A member of the Popular Front's government, cabinet secretary to Léon Blum, he played a part in negotiating the Matignon Accords. From 1936 to 1938 he was Minister of the Interior (replacing Roger Salengro). He worked to suppress violent far right groups such as the Cagoule. He used his authority to depose Jacques Doriot, mayor of Saint-Denis, arguing that the Saint-Denis commune had become the site of anti-republican agitation. He opposed illegal immigration of Eastern European political refugees to France.

On 16 March 1937, Dormoy provoked a crisis inside the Popular Front. The French Police opened fire on a crowd protesting against a Croix-de-Feu rally in Clichy, after the event had degenerated into disorder. Dormoy was subsequently attacked by Trotskyist groups and by Maurice Thorez, the leader of the French Communist Party, who held him responsible for the casualties, as Dormoy had initially authorised the Croix-de-Feu to march in the city. Dormoy was backed by Léon Blum, and a motion of confidence was passed in the Parliament on 23 March.
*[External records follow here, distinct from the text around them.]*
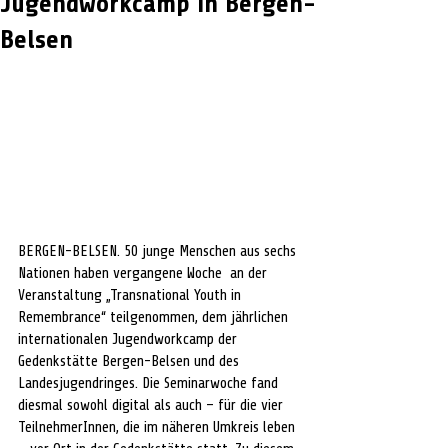
Jugendworkcamp in Bergen-
Belsen
BERGEN-BELSEN. 50 junge Menschen aus sechs 
Nationen haben vergangene Woche  an der 
Veranstaltung „Transnational Youth in 
Remembrance“ teilgenommen, dem jährlichen 
internationalen Jugendworkcamp der 
Gedenkstätte Bergen-Belsen und des 
Landesjugendringes. Die Seminarwoche fand 
diesmal sowohl digital als auch – für die vier 
TeilnehmerInnen, die im näheren Umkreis leben 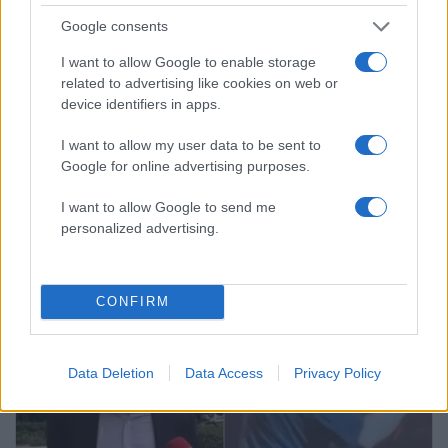
Google consents
I want to allow Google to enable storage
related to advertising like cookies on web or
device identifiers in apps.
I want to allow my user data to be sent to
Google for online advertising purposes.
I want to allow Google to send me
12:53
25.03.25
Θανάσης Κατερινόπουλος για το ζεϊμπέκικο
personalized advertising.
που έγινε viral: «Το πρώτο που χόρεψα μετά
την απώλεια του γιου μου»
CONFIRM
Data Deletion
Data Access
Privacy Policy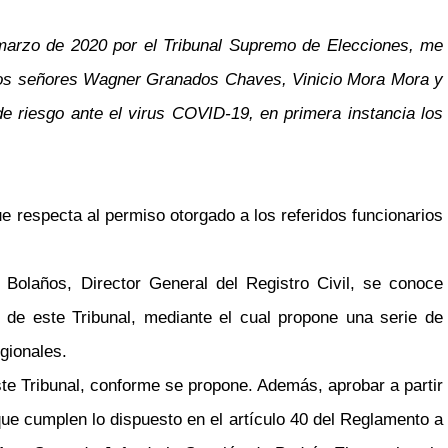
e marzo de 2020 por el Tribunal Supremo de Elecciones, me
 a los señores Wagner Granados Chaves, Vinicio Mora Mora y
de riesgo ante el virus COVID-19, en primera instancia los
que respecta al permiso otorgado a los referidos funcionarios
 Bolaños, Director General del Registro Civil, se conoce
de este Tribunal, mediante el cual propone una serie de
gionales.
este Tribunal, conforme se propone. Además, aprobar a partir
que cumplen lo dispuesto en el artículo 40 del Reglamento a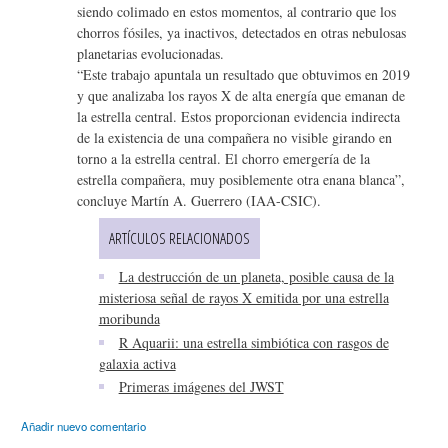
siendo colimado en estos momentos, al contrario que los
chorros fósiles, ya inactivos, detectados en otras nebulosas
planetarias evolucionadas.
“Este trabajo apuntala un resultado que obtuvimos en 2019
y que analizaba los rayos X de alta energía que emanan de
la estrella central. Estos proporcionan evidencia indirecta
de la existencia de una compañera no visible girando en
torno a la estrella central. El chorro emergería de la
estrella compañera, muy posiblemente otra enana blanca”,
concluye Martín A. Guerrero (IAA-CSIC).
ARTÍCULOS RELACIONADOS
La destrucción de un planeta, posible causa de la
misteriosa señal de rayos X emitida por una estrella
moribunda
R Aquarii: una estrella simbiótica con rasgos de
galaxia activa
Primeras imágenes del JWST
Añadir nuevo comentario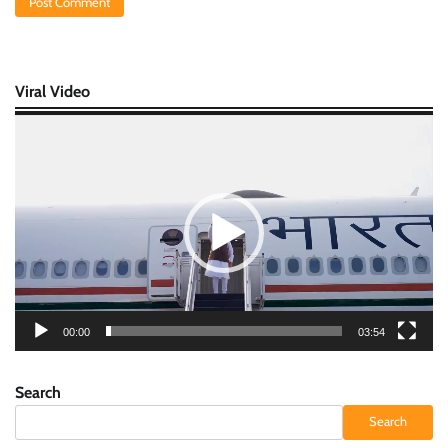
Viral Video
Video
Player
00:00
03:54
Search
Search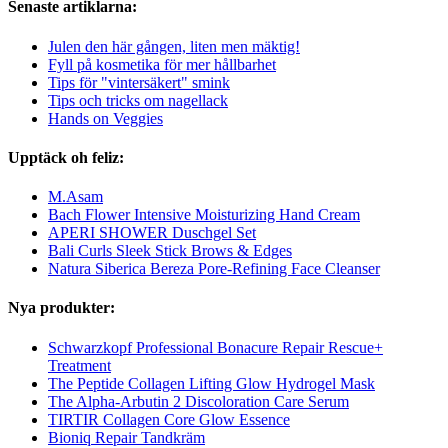
Senaste artiklarna:
Julen den här gången, liten men mäktig!
Fyll på kosmetika för mer hållbarhet
Tips för "vintersäkert" smink
Tips och tricks om nagellack
Hands on Veggies
Upptäck oh feliz:
M.Asam
Bach Flower Intensive Moisturizing Hand Cream
APERI SHOWER Duschgel Set
Bali Curls Sleek Stick Brows & Edges
Natura Siberica Bereza Pore-Refining Face Cleanser
Nya produkter:
Schwarzkopf Professional Bonacure Repair Rescue+
Treatment
The Peptide Collagen Lifting Glow Hydrogel Mask
The Alpha-Arbutin 2 Discoloration Care Serum
TIRTIR Collagen Core Glow Essence
Bioniq Repair Tandkräm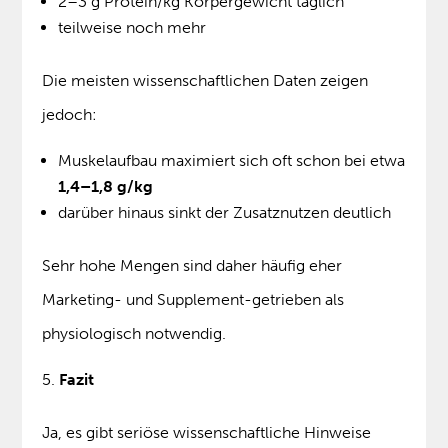
2–3 g Protein/kg Körpergewicht täglich
teilweise noch mehr
Die meisten wissenschaftlichen Daten zeigen
jedoch:
Muskelaufbau maximiert sich oft schon bei etwa
1,4–1,8 g/kg
darüber hinaus sinkt der Zusatznutzen deutlich
Sehr hohe Mengen sind daher häufig eher
Marketing- und Supplement-getrieben als
physiologisch notwendig.
Fazit
Ja, es gibt seriöse wissenschaftliche Hinweise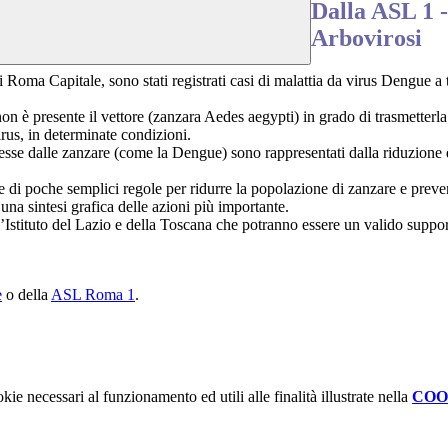
Dalla ASL 1 -
Arbovirosi
 Roma Capitale, sono stati registrati casi di malattia da virus Dengue a 
 è presente il vettore (zanzara Aedes aegypti) in grado di trasmetterla;
irus, in determinate condizioni.
asmesse dalle zanzare (come la Dengue) sono rappresentati dalla riduzione
 di poche semplici regole per ridurre la popolazione di zanzare e preveni
una sintesi grafica delle azioni più importante.
’Istituto del Lazio e della Toscana che potranno essere un valido suppor
e
o della
ASL Roma 1
.
kie necessari al funzionamento ed utili alle finalità illustrate nella
COO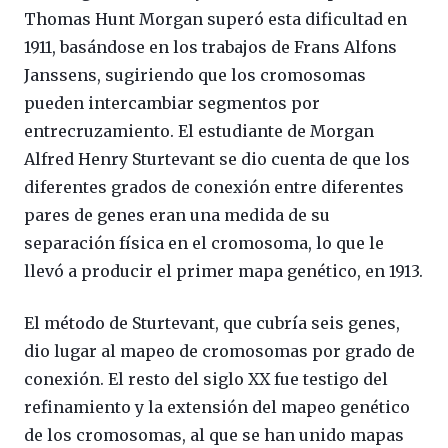
Thomas Hunt Morgan superó esta dificultad en
1911, basándose en los trabajos de Frans Alfons
Janssens, sugiriendo que los cromosomas
pueden intercambiar segmentos por
entrecruzamiento. El estudiante de Morgan
Alfred Henry Sturtevant se dio cuenta de que los
diferentes grados de conexión entre diferentes
pares de genes eran una medida de su
separación física en el cromosoma, lo que le
llevó a producir el primer mapa genético, en 1913.
El método de Sturtevant, que cubría seis genes,
dio lugar al mapeo de cromosomas por grado de
conexión. El resto del siglo XX fue testigo del
refinamiento y la extensión del mapeo genético
de los cromosomas, al que se han unido mapas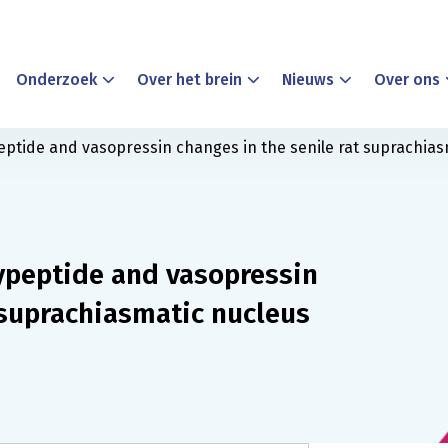
Onderzoek
Over het brein
Nieuws
Over ons
peptide and vasopressin changes in the senile rat suprachia
lypeptide and vasopressin
 suprachiasmatic nucleus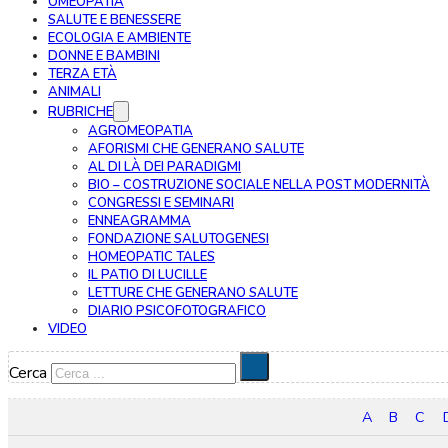
OMEOPATIA
SALUTE E BENESSERE
ECOLOGIA E AMBIENTE
DONNE E BAMBINI
TERZA ETÀ
ANIMALI
RUBRICHE
AGROMEOPATIA
AFORISMI CHE GENERANO SALUTE
AL DI LÀ DEI PARADIGMI
BIO – COSTRUZIONE SOCIALE NELLA POST MODERNITÀ
CONGRESSI E SEMINARI
ENNEAGRAMMA
FONDAZIONE SALUTOGENESI
HOMEOPATIC TALES
IL PATIO DI LUCILLE
LETTURE CHE GENERANO SALUTE
DIARIO PSICOFOTOGRAFICO
VIDEO
Cerca
A
B
C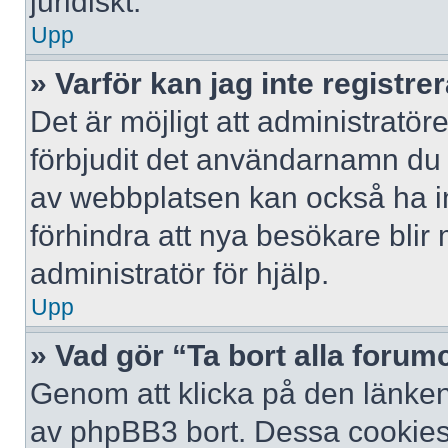
juridiskt.
Upp
» Varför kan jag inte registre
Det är möjligt att administratör
förbjudit det användarnamn du 
av webbplatsen kan också ha ina
förhindra att nya besökare bli
administratör för hjälp.
Upp
» Vad gör “Ta bort alla foru
Genom att klicka på den länken
av phpBB3 bort. Dessa cookies 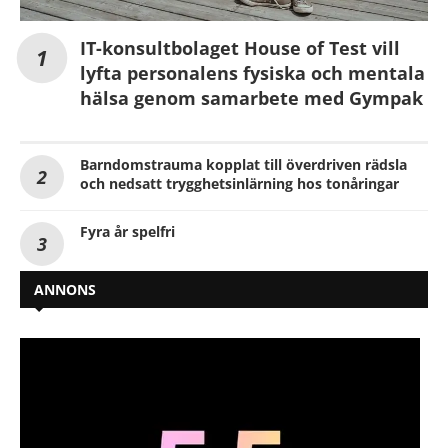
IT-konsultbolaget House of Test vill
lyfta personalens fysiska och mentala
hälsa genom samarbete med Gympak
Barndomstrauma kopplat till överdriven rädsla
och nedsatt trygghetsinlärning hos tonåringar
Fyra år spelfri
ANNONS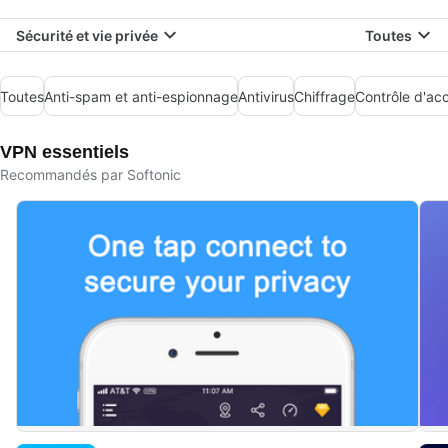
Sécurité et vie privée
Toutes
Toutes
Anti-spam et anti-espionnage
Antivirus
Chiffrage
Contrôle d'ac
VPN essentiels
Recommandés par Softonic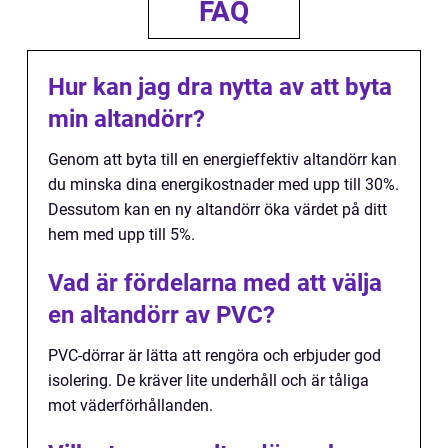
FAQ
Hur kan jag dra nytta av att byta
min altandörr?
Genom att byta till en energieffektiv altandörr kan
du minska dina energikostnader med upp till 30%.
Dessutom kan en ny altandörr öka värdet på ditt
hem med upp till 5%.
Vad är fördelarna med att välja
en altandörr av PVC?
PVC-dörrar är lätta att rengöra och erbjuder god
isolering. De kräver lite underhåll och är tåliga
mot väderförhållanden.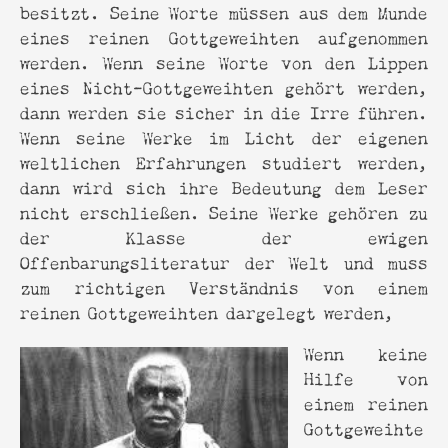
besitzt. Seine Worte müssen aus dem Munde
eines reinen Gottgeweihten aufgenommen
werden. Wenn seine Worte von den Lippen
eines Nicht-Gottgeweihten gehört werden,
dann werden sie sicher in die Irre führen.
Wenn seine Werke im Licht der eigenen
weltlichen Erfahrungen studiert werden,
dann wird sich ihre Bedeutung dem Leser
nicht erschließen. Seine Werke gehören zu
der Klasse der ewigen
Offenbarungsliteratur der Welt und muss
zum richtigen Verständnis von einem
reinen Gottgeweihten dargelegt werden,
Wenn keine
Hilfe von
einem reinen
Gottgeweihte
In November 1937, Dormoy ordered the arrest of 70 members of La Cagoule after the police infiltrated the far-right organization. It had been planning the violent overthrow of the government that month and the installation of a fascist government. The French police seized 2 tons of high explosives, several anti-tank or anti-aircraft guns, 500 machine guns, 65 submachine guns, 134 rifles and 17 sawed-off shotguns.

In 1938, as an SFIO senator for Allier, Dormoy spoke out against the Munich Agreement with Nazi Germany.

===Imprisonment and death===
Two years later, after the Fall of France, he was one of the minority of parliamentarians who refused to grant full powers to Marshal Philippe Pétain. Pétain's Vichy France regime had him suspended from his office as mayor on 20 September 1940, and arrested five days later. Dormoy was imprisoned in Pellevoisin, then in Vals-les-Bains, before being placed under house arrest in Montélimar.

He was killed in July 1941 by a bomb that exploded at his house; it was believed to have been placed by Cagoule terrorists. This was believed to be reprisal for his suppression of the group in 1937.

Marx Dormoy was given a solemn funeral in his birthplace of Montluçon.

==Legacy and honors==
- A Métro station and street were named after him in the 18th arrondissement of Paris.
- An olympic swimming pool was named after him in Lille.